Dini duyarlılık iddiası bulunan paralel yapının bu dinlemeleri yaptığı iddiası da mutlaka en kısa zamanda açıklığa kavuşturulmalı ve suçlular teşhir edilmelidir. Bütün dinlemeler illegaldir. Dinlemeyi yapan çirkeftir. Türkiye’nin anayasası, yasası bellidir. Bir dinleme olacaksa, bir konuya has, o konunun içeriği için, onu açıklığa kavuşturmak için hukuk adına yargı kararıyla olmalıdır.

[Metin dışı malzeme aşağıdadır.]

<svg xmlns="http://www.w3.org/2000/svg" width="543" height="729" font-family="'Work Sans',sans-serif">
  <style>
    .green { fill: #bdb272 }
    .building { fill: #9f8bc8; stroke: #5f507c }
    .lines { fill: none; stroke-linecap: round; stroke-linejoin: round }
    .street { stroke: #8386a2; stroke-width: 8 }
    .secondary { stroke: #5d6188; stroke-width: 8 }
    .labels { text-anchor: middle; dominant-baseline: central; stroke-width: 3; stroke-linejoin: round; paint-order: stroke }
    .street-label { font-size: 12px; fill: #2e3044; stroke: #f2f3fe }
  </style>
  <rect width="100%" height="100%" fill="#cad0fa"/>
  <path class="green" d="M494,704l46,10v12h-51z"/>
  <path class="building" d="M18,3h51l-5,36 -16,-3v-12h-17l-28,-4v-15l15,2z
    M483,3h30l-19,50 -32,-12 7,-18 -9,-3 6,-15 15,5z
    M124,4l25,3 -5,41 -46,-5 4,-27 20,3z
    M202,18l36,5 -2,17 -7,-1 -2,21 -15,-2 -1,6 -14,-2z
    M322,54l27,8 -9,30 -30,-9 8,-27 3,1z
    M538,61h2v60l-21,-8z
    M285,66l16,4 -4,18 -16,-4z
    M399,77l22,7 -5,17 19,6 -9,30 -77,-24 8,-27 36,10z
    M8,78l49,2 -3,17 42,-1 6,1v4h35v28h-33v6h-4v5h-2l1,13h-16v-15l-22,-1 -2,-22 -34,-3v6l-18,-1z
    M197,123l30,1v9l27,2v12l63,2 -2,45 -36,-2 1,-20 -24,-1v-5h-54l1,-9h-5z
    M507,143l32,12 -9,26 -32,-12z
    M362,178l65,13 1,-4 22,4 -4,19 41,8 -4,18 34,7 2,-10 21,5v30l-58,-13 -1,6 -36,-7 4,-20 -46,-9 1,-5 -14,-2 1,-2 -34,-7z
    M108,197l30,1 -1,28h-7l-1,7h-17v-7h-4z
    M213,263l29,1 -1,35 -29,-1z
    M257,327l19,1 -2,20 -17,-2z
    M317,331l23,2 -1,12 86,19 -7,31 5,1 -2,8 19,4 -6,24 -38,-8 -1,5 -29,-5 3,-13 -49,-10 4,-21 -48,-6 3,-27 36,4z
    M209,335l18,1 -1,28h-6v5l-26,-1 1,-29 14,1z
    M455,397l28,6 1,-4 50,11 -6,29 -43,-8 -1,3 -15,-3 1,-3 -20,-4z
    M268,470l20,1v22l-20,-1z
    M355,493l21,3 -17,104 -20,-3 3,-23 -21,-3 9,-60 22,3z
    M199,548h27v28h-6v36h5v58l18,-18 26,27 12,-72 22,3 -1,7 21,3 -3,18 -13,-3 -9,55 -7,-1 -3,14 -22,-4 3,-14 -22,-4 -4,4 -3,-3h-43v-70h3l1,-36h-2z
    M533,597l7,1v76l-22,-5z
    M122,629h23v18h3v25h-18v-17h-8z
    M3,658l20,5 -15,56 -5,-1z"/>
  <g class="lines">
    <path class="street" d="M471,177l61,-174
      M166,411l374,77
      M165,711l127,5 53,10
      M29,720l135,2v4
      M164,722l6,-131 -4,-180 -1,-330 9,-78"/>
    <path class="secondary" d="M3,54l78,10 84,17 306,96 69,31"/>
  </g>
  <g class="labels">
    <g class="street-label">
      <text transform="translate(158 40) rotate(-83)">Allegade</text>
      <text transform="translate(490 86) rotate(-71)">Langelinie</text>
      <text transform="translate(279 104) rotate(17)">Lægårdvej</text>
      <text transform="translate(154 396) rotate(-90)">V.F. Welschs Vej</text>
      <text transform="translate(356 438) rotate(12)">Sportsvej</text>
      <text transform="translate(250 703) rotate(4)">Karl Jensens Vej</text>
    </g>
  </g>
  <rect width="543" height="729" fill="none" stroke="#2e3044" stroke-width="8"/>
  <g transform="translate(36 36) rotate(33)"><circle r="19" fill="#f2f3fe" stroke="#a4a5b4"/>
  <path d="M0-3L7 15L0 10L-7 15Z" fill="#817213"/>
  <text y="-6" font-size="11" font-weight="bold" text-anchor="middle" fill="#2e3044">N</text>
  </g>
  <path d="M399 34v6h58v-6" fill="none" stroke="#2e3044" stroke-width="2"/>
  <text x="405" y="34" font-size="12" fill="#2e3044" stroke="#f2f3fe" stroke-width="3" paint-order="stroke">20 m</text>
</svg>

Teşkilat disiplinine önem vereceğiz
Eğitim-Bir-Sen olarak, üye sayımızı nasıl koruyalım yaklaşımıyla değil, üye sayımızı nasıl zirveye taşıyalım anlayışıyla sendikacılık yapacağız. Rekabet edeceğimiz oyuncular mutlaka olacak. Ancak bizim rekabet üstü olmayı seçmemiz halinde kendi yarışımızı kendimiz belirleyeceğiz. Çünkü rekabet üstü olmak değer tekelleri oluşturmak demektir. Martin Luther’in bir tespiti; eğer diyor bir kimsenin işi sokak süpürmekse o kimsenin sokak süpürüşü Beethoven’ın senfoni besteleyişi veya Shakespeare’in şiir yazışı gibi olmalıdır. Eğer işi sokak süpürmekse işini böyle yapmalıdır. O sokakları o kadar iyi süpürmelidir ki, cennetin ve dünyanın sakinleri bir an durup şu sözü söyleyebilmelidirler: Buradan büyük bir sokak süpürücüsü geçti ve işini çok iyi yaptı. Bu anlayışla işini yapan sıra dışı insanlar hangi iş olursa olsun ona saygınlık kazandırırlar diyor. Değerli arkadaşlarım, Eğitim-Bir-Senliler olarak işimizi o kadar güzel yapıyor ve yapacağız ki, Allah’ın bize verdiği ömür, sendikal ömür ya da genel manada ömür bittiği zaman sorumluluğumuzun hakkını yerine getirmiş, hoş bir seda bırakmış olmanın huzuruyla ayrılacağız. Bu donanım sizde var, bunu bu zamana kadar yüzlerce kez ispat ettiniz.
Teşkilat disiplinine önem vereceğiz. Temsilcisiz işyeri bırakmamalıyız. Ekip çalışmasına önem vereceğiz, amatör ruhumuzun idari rejiminden asla taviz vermeyeceğiz ama profesyonel çalışmanın işleyişini de asla ıskalamayacağız.